La vicenda umbra, con la spaccatura della minoranza e il ritiro del candidato veltroniano Mauro Agostini dalla corsa alle primarie, ha lasciato evidentemente un solco profondo all'interno della minoranza. Anche l'appoggio di Franceschini e dei franceschiniani alla candidatura di Massimo D'Alema a presidente del Copasir è stata mal vista dai veltroniani. Ora, con Franceschini che assicura lealtà a Bersani e con Piero Fassino che sta lentamente tornando verso il segretario dopo averlo contrastato nel periodo congressuale (per non parlare delle manovre di avvicinamento di Giuseppe Fioroni e degli ex popolari che al congresso erano contro Bersani), Veltroni rischia di restare isolato. E i suoi non escludono una "corrente" autonoma: il lancio della sua fondazione "Democratica" è stato rimandato proprio in vista di un chiarimento con Franceschini.

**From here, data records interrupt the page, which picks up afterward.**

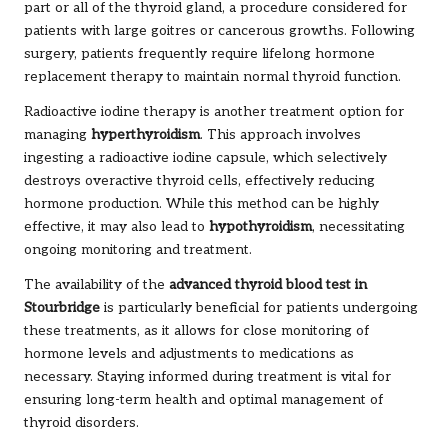
part or all of the thyroid gland, a procedure considered for
patients with large goitres or cancerous growths. Following
surgery, patients frequently require lifelong hormone
replacement therapy to maintain normal thyroid function.
Radioactive iodine therapy is another treatment option for
managing
hyperthyroidism
. This approach involves
ingesting a radioactive iodine capsule, which selectively
destroys overactive thyroid cells, effectively reducing
hormone production. While this method can be highly
effective, it may also lead to
hypothyroidism
, necessitating
ongoing monitoring and treatment.
The availability of the
advanced thyroid blood test in
Stourbridge
is particularly beneficial for patients undergoing
these treatments, as it allows for close monitoring of
hormone levels and adjustments to medications as
necessary. Staying informed during treatment is vital for
ensuring long-term health and optimal management of
thyroid disorders.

Quello che occorrerebbe per ridare slancio al partito lo spiega un veltroniano doc come Walter Verini, consigliere politico del fondatore del Pd: «La sola politica del risiko delle alleanze non può comporre le difficoltà – dice – Certamente dobbiamo lavorare per un raccordo molto stretto tra tutte le forze di opposizione. Ma una cosa è dialogare con gli altri da una posizione di forza, un'altra è dialogare da figli di un dio minore. La società è come uno stadio – è la metafora di Verdini – e noi dobbiamo parlare a tutto lo stadio per convincerne la maggioranza, non solo alle curve. Ricordiamo la vocazione maggioritaria? Ecco». Per i veltroniani le ultime vicende, a cominciare dalla disfatta delle primarie pugliesi, «hanno dimostrato che puntare tutto sull'accordo con l'Udc è quantomeno rischioso». Su questo sarà battaglia il giorno dopo la chiusura delle urne. «Non ci saranno spargimenti di sangue – spiega ancora Verdini – ma occorre una riflessione su quanto fatto negli ultimi mesi».
Certo, se "Area democratica" si dovesse sfaldare e Franceschini dovesse formalizzare nei prossimi giorni il suo avvicinamento a Bersani, per Veltroni tutto diventerebbe più difficile.